As a general rule, the gift of an asset from one individual to another (e.g. the cash gift from parent to child in the above example) is normally a potentially exempt transfer (PET). This means that the gift will become exempt from IHT if the parent survives at least seven years after making the gift. In the meantime, there is no IHT liability upon receipt of the gift, and no immediate obligation to report the gift to HM Revenue and Customs (HMRC).
Simple…or is it?
So far, so good. However, what happens if the donor dies within the seven year period? Things could become much more complicated for the recipient of the gift.

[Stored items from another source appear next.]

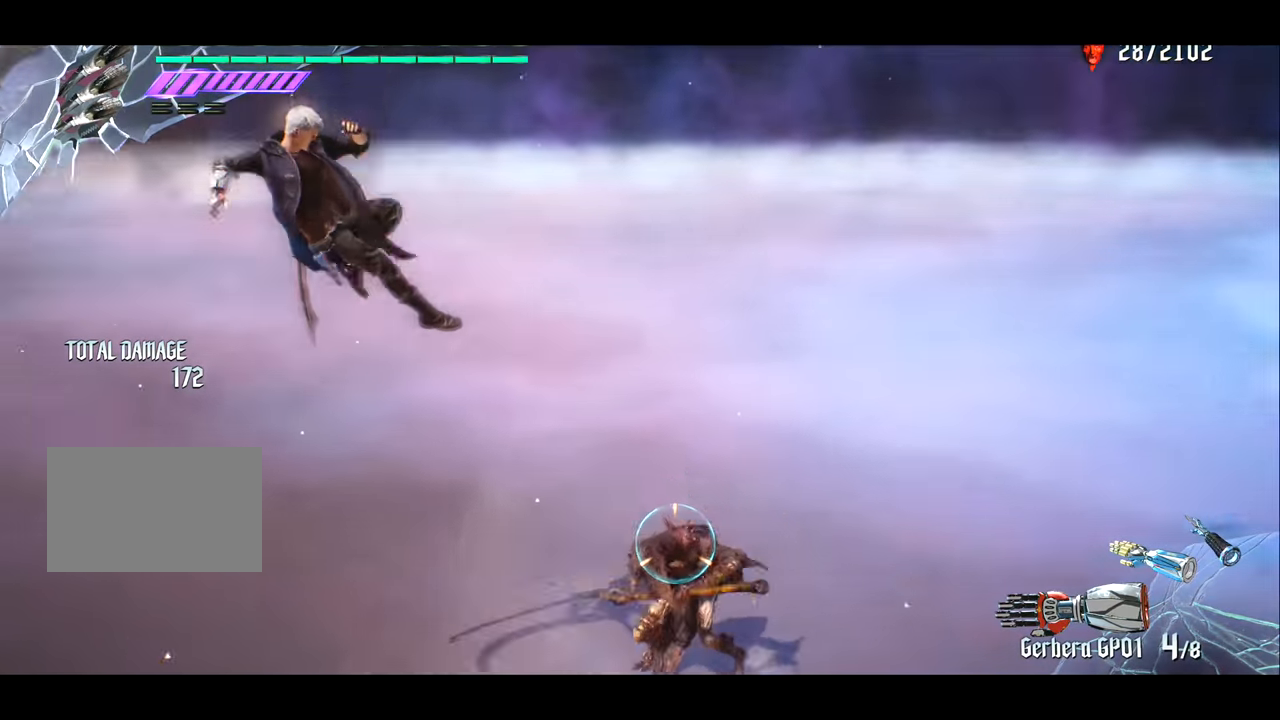
{"buttons": ["R1"], "left_stick": "left", "right_stick": "center", "events": [[34, "CROSS", "up"]]}
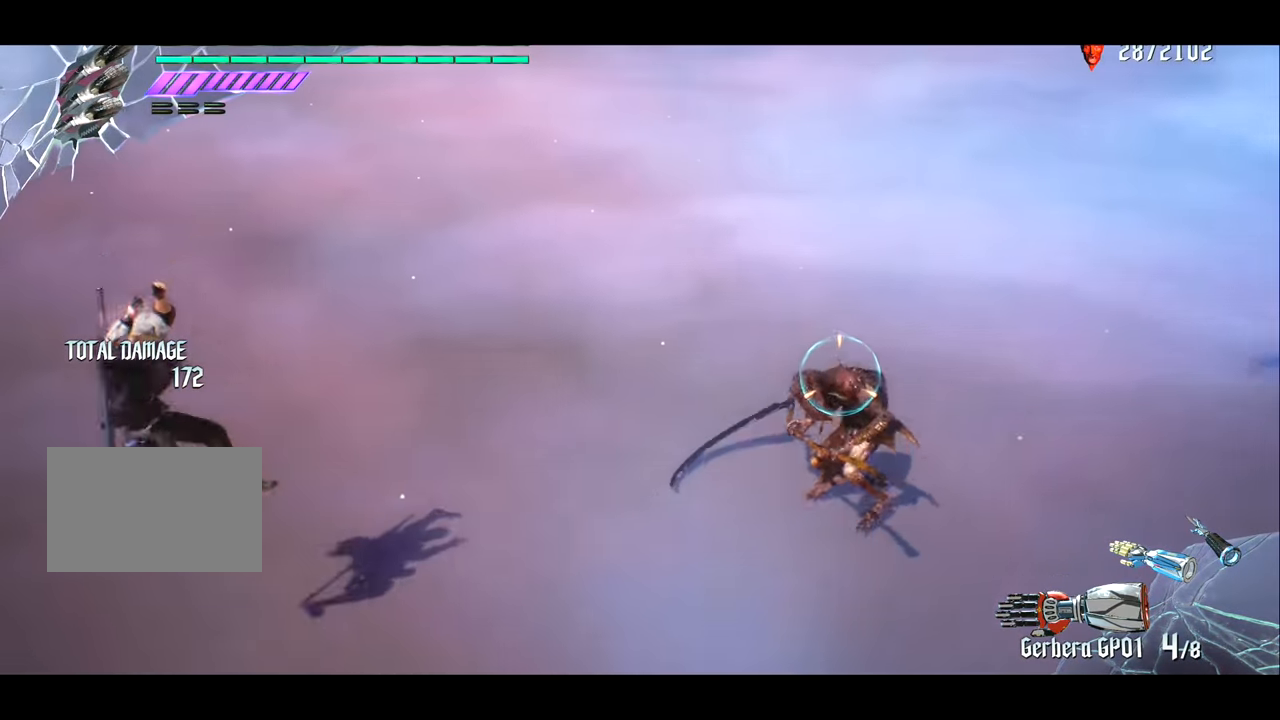
{"buttons": ["R1"], "left_stick": "left", "right_stick": "center", "events": [[100, "right_stick", "left"], [333, "right_stick", "center"]]}
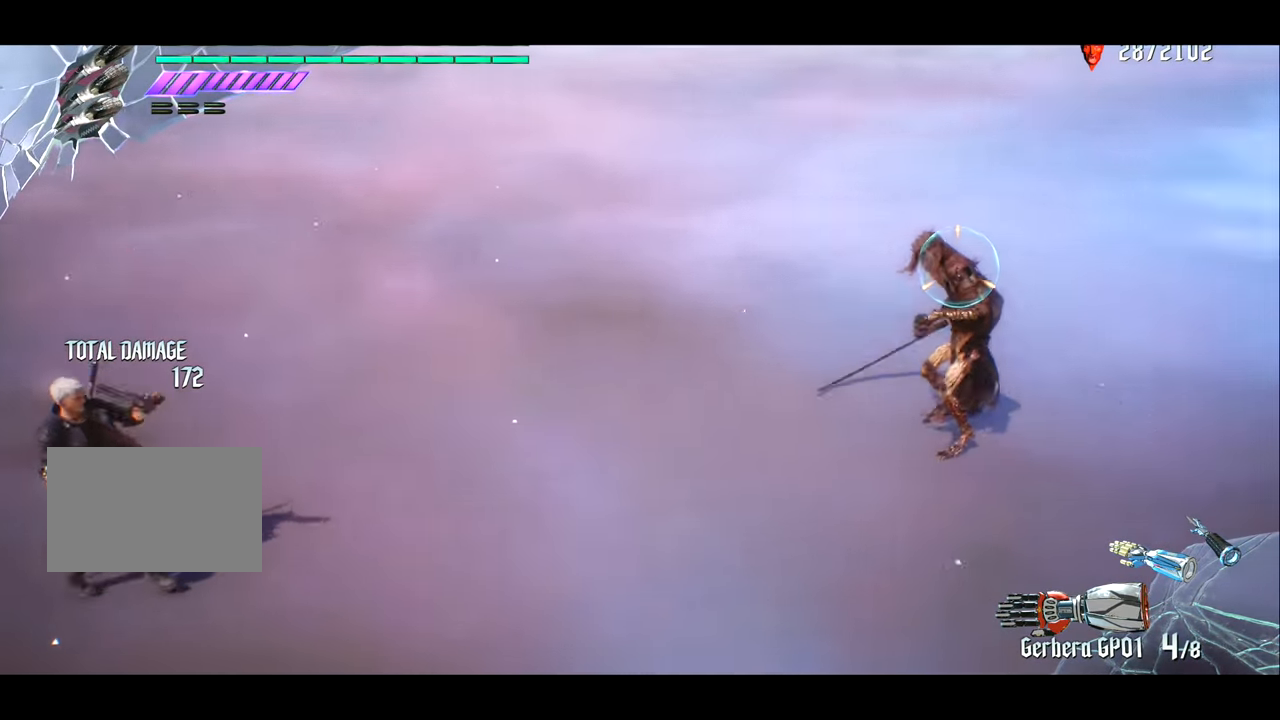
{"buttons": ["R1"], "left_stick": "center", "right_stick": "left", "events": [[367, "left_stick", "down"], [401, "right_stick", "left"], [501, "left_stick", "center"]]}
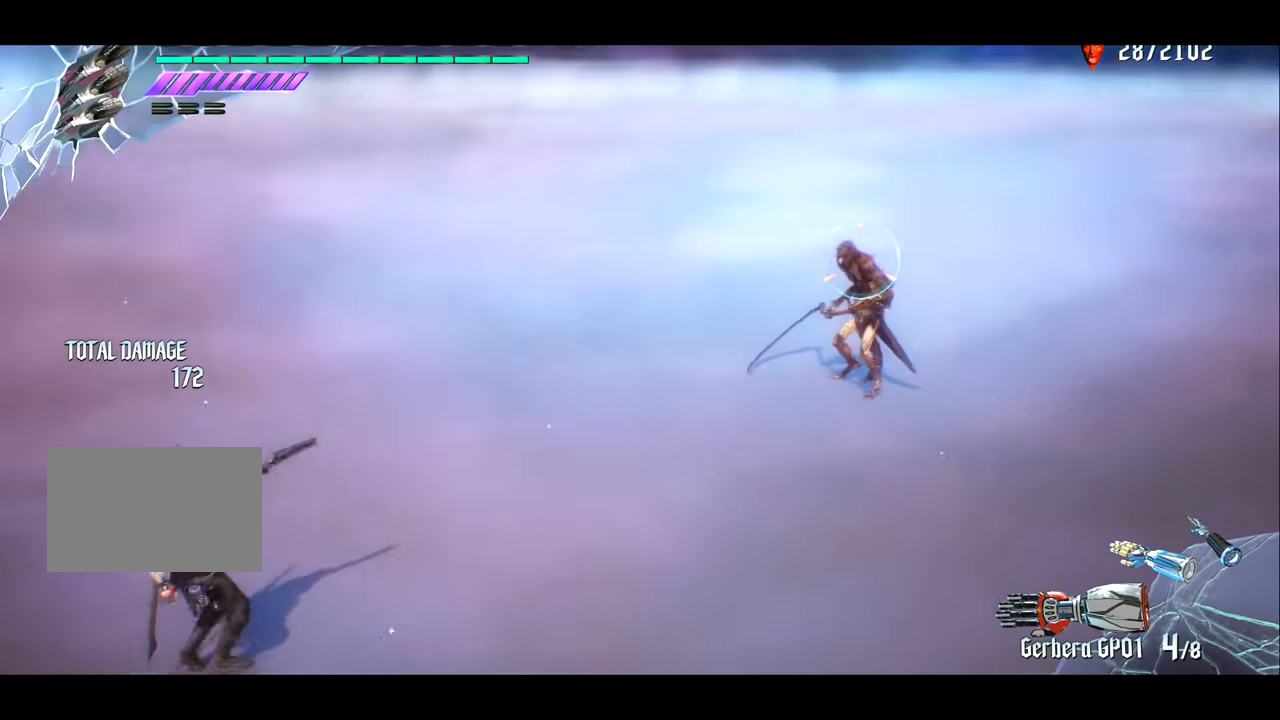
{"buttons": ["R1"], "left_stick": "center", "right_stick": "center", "events": [[233, "right_stick", "center"], [267, "SQUARE", "down"], [400, "SQUARE", "up"]]}
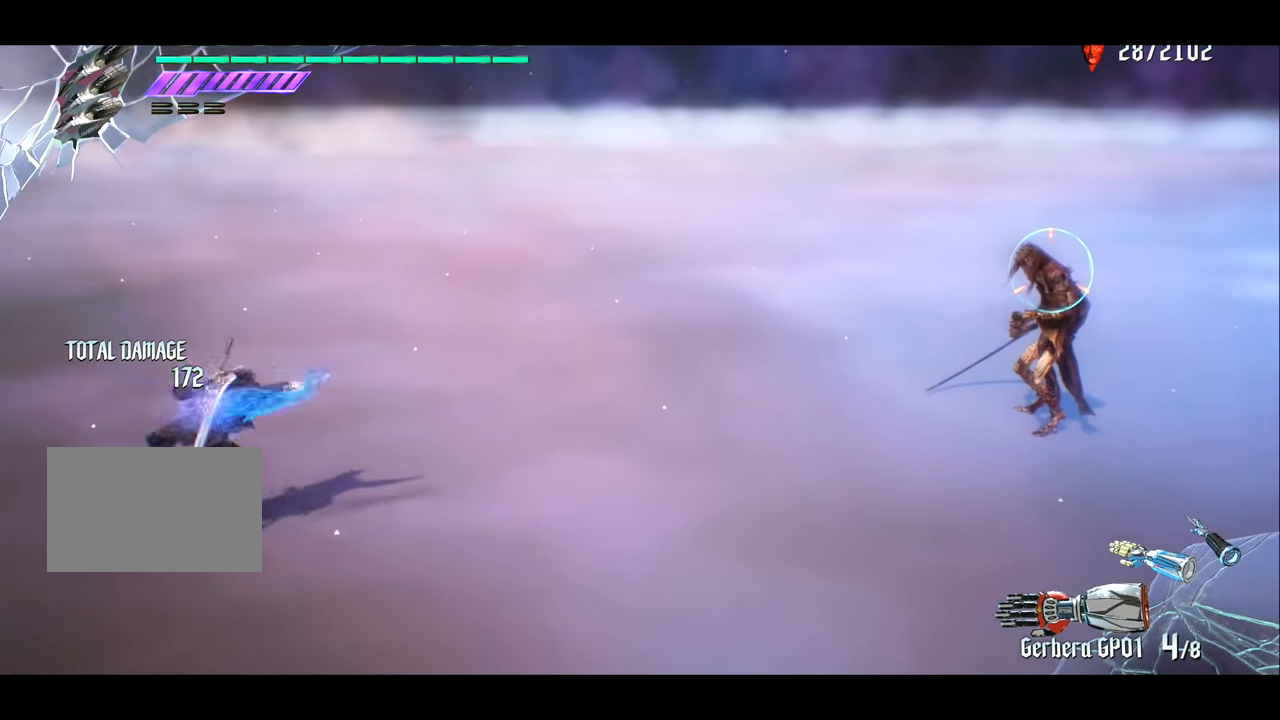
{"buttons": ["R1"], "left_stick": "center", "right_stick": "center", "events": []}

In the above example, if the parent’s cash gift results in an IHT liability due to the gift becoming chargeable, the child would strictly need to report the gift to HMRC (on form IHT100), within twelve months from the end of the month in which the parent’s death occurred (IHTA 1984, s 216(1)(bb), (6)(aa)).
The deceased’s personal representatives (PRs) are generally required to report the gift as part of an IHT return (form IHT400) on the deceased’s death. In most cases, HMRC will therefore not normally require a return from the gift recipient as well (see HMRC’s Inheritance Tax manual at IHTM10821). However, this relaxation should not generally be relied upon if there is an IHT liability on the gift; check with HMRC.
In addition, the child in the above example is primarily liable for the IHT liability on the parent’s gift (IHTA 1984, ss 199(2), 204(8)). The IHT on the ‘failed PET’ must be paid within six months after the end of the month in which the parent died (s 226(3A)).
Spill the beans!
The deceased’s PRs may need to make enquiries about gifts made by the deceased in the seven years before death for reporting purposes. Tax-geared penalties may be incurred if the PRs submit an incorrect return to HMRC and the error results from their failure to take ‘reasonable care’.
However, suppose that the PRs took reasonable care; the error in the PR’s return to HMRC was instead caused by the person who received the gift from the deceased (i.e. by failing to tell the PRs about the gift). In that case, the recipient of the gift would be potentially liable to a penalty, not the PRs (FA 2007, Sch 24, para 1A).
HMRC recently pointed out (in its Trusts and Estates Newsletter, December 2015): “The operational approach of HMRC in these circumstances is that failure to tell the personal representative of any such gifts and failure to report the gift will be considered primarily as deliberate behaviour. The minimum penalty in these circumstances is 50% of the tax undeclared and could be up to 100% of the undeclared tax.”
In Hutchings v Revenue & Customs  UKFTT 9 (TC), a beneficiary who was found to have withheld information requested by the deceased’s executors was liable to a penalty (amounting to 50% of the ‘potential lost revenue’) for the resulting error in the IHT return prepared by the executors in relation to the deceased. HMRC has indicated that it will take a ‘consistent line’ in such cases.
Recipients of gifts (particularly from an individual who has died in the previous seven years) should be very careful to ensure that they comply with any obligations to file IHT returns and pay IHT liabilities in respect of the gifts. Even if no filing or payment obligation arises, they should answer very carefully any enquiries from the deceased’s PRs about gifts received; otherwise, they could be liable to a penalty if they give incorrect information resulting in additional IHT becoming due.